La Luz de Jesus Gallery is currently presenting a compelling group show: Juan Muniz and Jasmine Worth with Special Guests Maryrose Crook, Michael Murphy, and Bunnie Reiss. Although there is clearly a theme of Modernism to the show, a more subtle thread seems to be each artist’s interpretation of their immediate domain. The show runs August 5-28, 2016.

Juan Muniz
For years, artists have repurposed the free priority postage stickers found by the dozens at the United States Postal Service for graffiti and street art. Walk around the city with a keen eye and you will find street signs, newsstands, utility boxes, pretty much anything and everything covered with them. So just imagine my absolute delight (picture that kid-in-a-candy-store moment) when I walked into Juan Muniz’s bigger than life Postal installation. Muniz has a charming sense of humor and playful take on the legendary USPS labels deeming them Priority Art “For Domestic Vandalism Use” and “By Street Priority”. His endearing cartoon-y bunny character, Felipe, navigates through various predicaments of love, life, and technology.


Jasmine Worth
In Stigma, Jasmine Worth walks the line between the sacred and the visceral in her latest exploration of traditional religious and female iconography. Her attention to detail and the exquisite, dreamlike faces of her subjects exemplify Worth’s theme of victory over affliction.
Worth explains in her statement, “the damage wreaked by a world consumed with consuming and the triumph of those who seek a different path. This message can be seen in the obvious wounds sustained by her central characters and their startling resilience. The message being only when we realize that the earth and people are not possessions to be exploited can we begin to heal.”


Maryrose Crook
From across the gallery, Maryrose Crook’s elegant, Victorian style dresses ‘Nigredo’ and ‘Virgin Queen’ dominate the room.

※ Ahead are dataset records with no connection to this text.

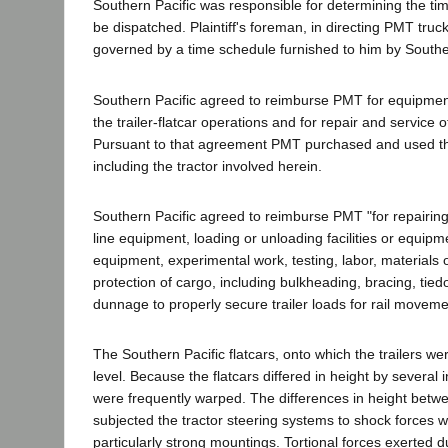
Southern Pacific was responsible for determining the tim
be dispatched. Plaintiff's foreman, in directing PMT truc
governed by a time schedule furnished to him by Souther
Southern Pacific agreed to reimburse PMT for equipmen
the trailer-flatcar operations and for repair and service 
Pursuant to that agreement PMT purchased and used the
including the tractor involved herein.
Southern Pacific agreed to reimburse PMT "for repairing
line equipment, loading or unloading facilities or equipm
equipment, experimental work, testing, labor, materials 
protection of cargo, including bulkheading, bracing, tied
dunnage to properly secure trailer loads for rail movemen
The Southern Pacific flatcars, onto which the trailers w
level. Because the flatcars differed in height by several
were frequently warped. The differences in height betwe
subjected the tractor steering systems to shock forces
particularly strong mountings. Tortional forces exerted 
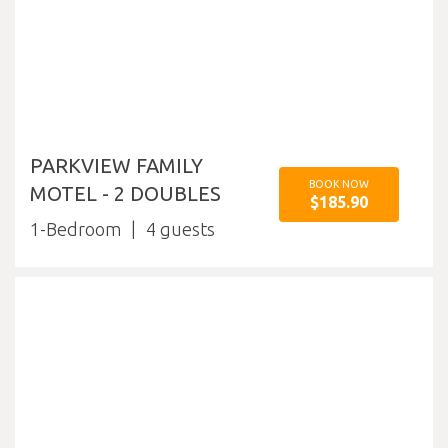
PARKVIEW FAMILY
BOOK NOW
MOTEL - 2 DOUBLES
$185.90
1-Bedroom
4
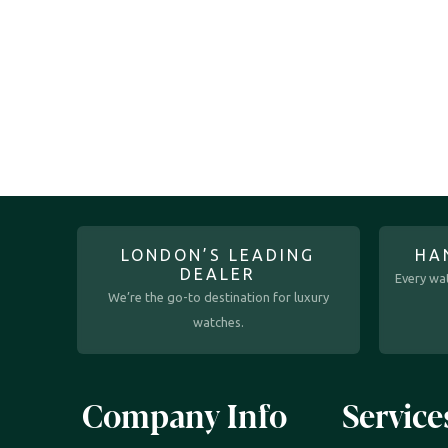
LONDON’S LEADING
HA
DEALER
Every wat
We’re the go-to destination for luxury
watches.
Company Info
Service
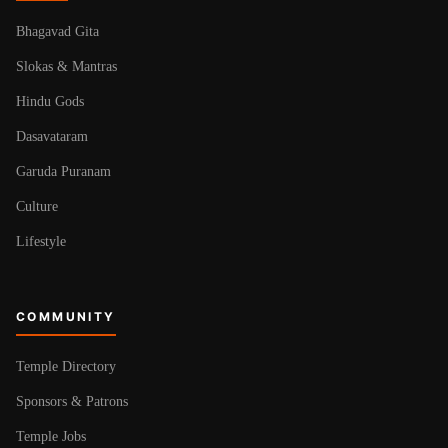
Bhagavad Gita
Slokas & Mantras
Hindu Gods
Dasavataram
Garuda Puranam
Culture
Lifestyle
COMMUNITY
Temple Directory
Sponsors & Patrons
Temple Jobs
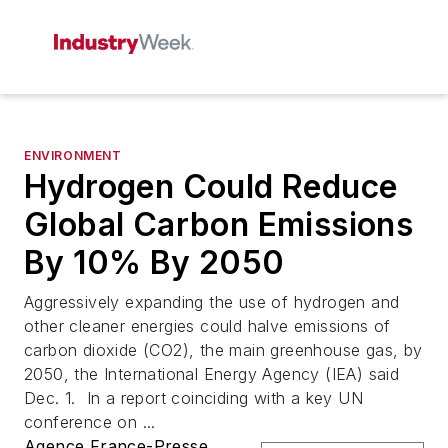
ENVIRONMENT
Hydrogen Could Reduce
Global Carbon Emissions
By 10% By 2050
Aggressively expanding the use of hydrogen and
other cleaner energies could halve emissions of
carbon dioxide (CO2), the main greenhouse gas, by
2050, the International Energy Agency (IEA) said
Dec. 1. In a report coinciding with a key UN
conference on ...
Agence France-Presse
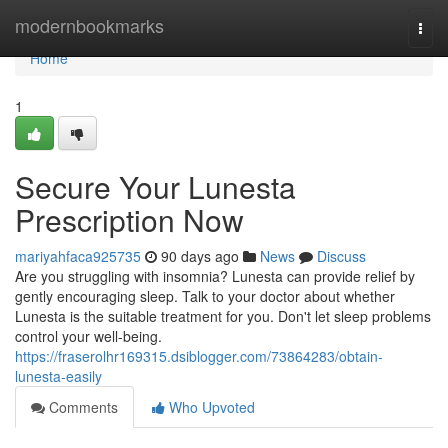
Home
modernbookmarks
Togg
navi
Home
1
Secure Your Lunesta
Prescription Now
mariyahfaca925735
90 days ago
News
Discuss
Are you struggling with insomnia? Lunesta can provide relief by
gently encouraging sleep. Talk to your doctor about whether
Lunesta is the suitable treatment for you. Don't let sleep problems
control your well-being.
https://fraserolhr169315.dsiblogger.com/73864283/obtain-
lunesta-easily
Comments
Who Upvoted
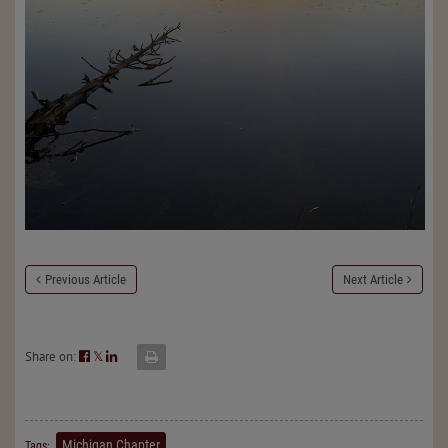
Previous Article
Next Article
Share on:
𝕏
Michigan Chapter
Tags:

It’s not until you get closer that it becomes apparent they are fashioned from flora and fauna. In fact, all of Crook’s works in Nigredo, each composed of masterfully rendered textures, luminous lights, and shadowy darks, catch you off guard in that they reveal such unexpected surprises.


Michael Murphy
My first perception of Michael Murphy‘s Desert Layover was, “Oooh, 1950’s Santa Monica” and then my mind drifted to the sensibilities of the artist Shag and Hanna-Barbera’s The Jetsons. Murphy’s study of Southern California Dingbat and Googie architecture is not only historically accurate, it incorporates his own imaginings of the Modern design era. The spectacular interpretation of structures in his paintings can be attributed to Murphy’s background in architecture but it’s his color palettes and vague environments around the buildings that allow the personal associations of the viewer, i.e. The Jetsons, to emerge.


Bunnie Reiss
Bunnie Reiss’s whimsical All Our Nature exhibit is pure multi-colored joy. Vibrant, harlequin-esque characters wearing tiny ruby slippers frolic through silver-gilt clouds and embroidered gardens. Reiss is a storyteller, and here she tells a tale of fearlessly finding one’s true self in a world dominated by technology, “I want us to remember before we could remember where our nature came from, how we all lived in harmony, how we survived on the trees, the air, and the soft moss under our hoofs.”